The answer is that most of you can relax.  Your insurance policy and/or annuity will probably be fine.

The part of AIG that is insolvent is a holding company, which owns a bunch of subsidiaries--approximately one squillion at last count.  The subsidiaries issue your life insurance policy, or the annuity you purchased for retirement.  Those subsidiaries are mostly regulated by the states, which ensure that they have adequate capital to pay off their claims.  That capital can't be tapped by the parent--though the State of New York, for some reason that I cannot fathom, is apparently prepared to let AIG take out a $20 billion loan from its New York subsidiary.

Of course, with markets in the state they're in, you may be asking yourself how long that capital will remain adequate.  The good news is that each state has a guaranty company, which pays off the claims of insolvent insurance firms, at least up to a cap.  That cap varies by state, but in no state is it lower than $100,000.  Check your policy to find out what state it was issued in (I'm told it's not necessarily the state you live in, particularly if it's an annuity), and use google to find out what the guaranty cap is.

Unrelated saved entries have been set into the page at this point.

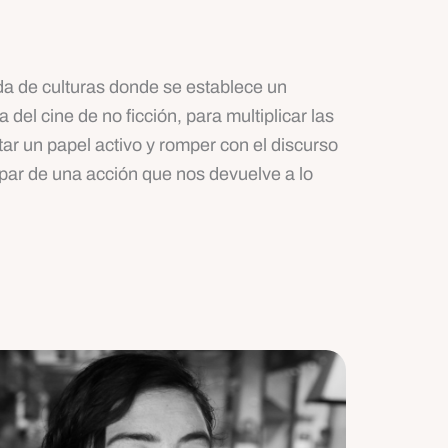
da de culturas donde se establece un
el cine de no ficción, para multiplicar las
ar un papel activo y romper con el discurso
cipar de una acción que nos devuelve a lo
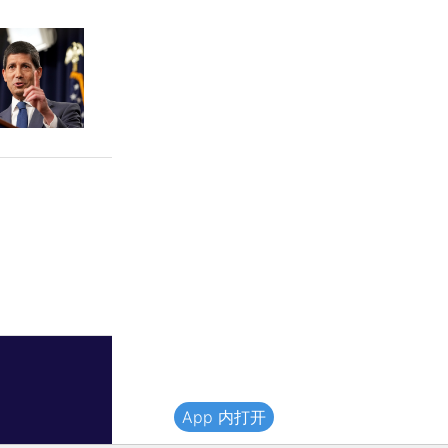
App 内打开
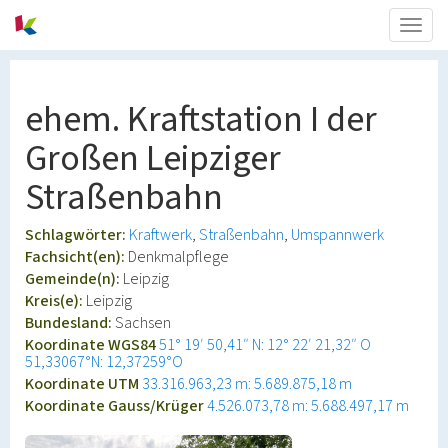
Togg
navig
ehem. Kraftstation I der
Großen Leipziger
Straßenbahn
Schlagwörter:
Kraftwerk
Straßenbahn
Umspannwerk
Fachsicht(en):
Denkmalpflege
Gemeinde(n):
Leipzig
Kreis(e):
Leipzig
Bundesland:
Sachsen
Koordinate WGS84
51° 19′ 50,41″ N: 12° 22′ 21,32″ O
51,33067°N: 12,37259°O
Koordinate UTM
33.316.963,23 m: 5.689.875,18 m
Koordinate Gauss/Krüger
4.526.073,78 m: 5.688.497,17 m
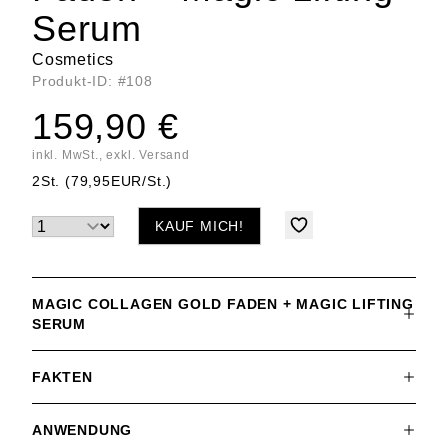
Serum
Cosmetics
Produkt-ID: #108
159,90 €
inkl. MwSt., exkl. Versand
2St. (79,95EUR/St.)
KAUF MICH!
MAGIC COLLAGEN GOLD FADEN + MAGIC LIFTING
SERUM
FAKTEN
ANWENDUNG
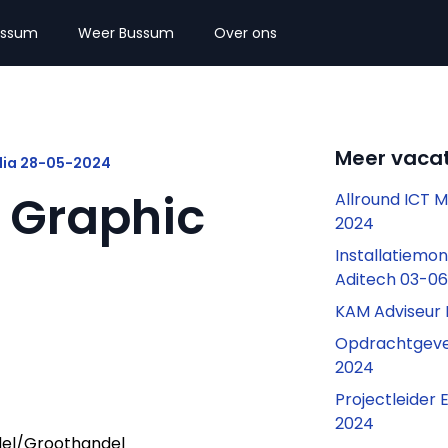
ussum
Weer Bussum
Over ons
Meer vaca
dia 28-05-2024
 Graphic
Allround ICT 
2024
Installatiemon
Aditech 03-0
KAM Adviseur
Opdrachtgeve
2024
Projectleider
2024
el/Groothandel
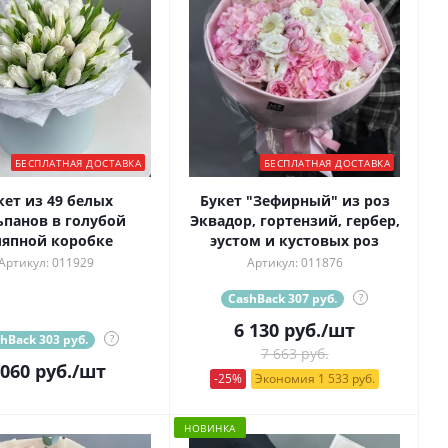
БЕСПЛАТНАЯ ДОСТАВКА
БЕСПЛАТНАЯ ДОСТАВКА
кет из 49 белых
Букет "Зефирный" из роз
панов в голубой
Эквадор, гортензий, гербер,
япной коробке
эустом и кустовых роз
Артикул: 011929
Артикул: 011876
CashBack 307 руб.
?
6 130
руб.
/шт
hBack 303 руб.
?
7 663 руб.
 060
руб.
/шт
-25%
Экономия 1 533 руб.
НОВИНКА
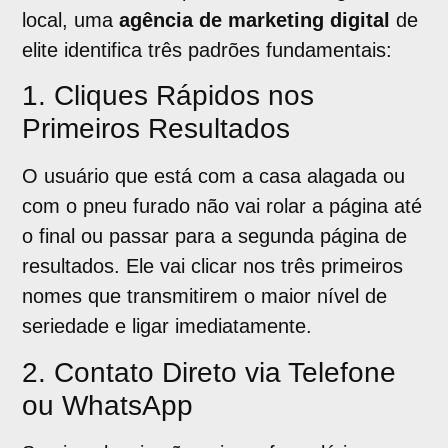
local, uma
agência de marketing digital
de
elite identifica três padrões fundamentais:
1. Cliques Rápidos nos
Primeiros Resultados
O usuário que está com a casa alagada ou
com o pneu furado não vai rolar a página até
o final ou passar para a segunda página de
resultados. Ele vai clicar nos três primeiros
nomes que transmitirem o maior nível de
seriedade e ligar imediatamente.
2. Contato Direto via Telefone
ou WhatsApp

People with insurance policies or annuities with AIG can redeem those policies for the cash value of the policy, either with the company or with the guaranty institution.  If I had my homeowner's insurance with AIG, I'd probably bite the bullet and buy a new policy elsewhere; ditto some massive asset.  But in general, unless you're insured/annuitized for a huge amount and planning to die/retire in the next few months, don't worry.  With the exception of wealthy folks who bought gigantic policies, you should be able to get at least most of your money back out.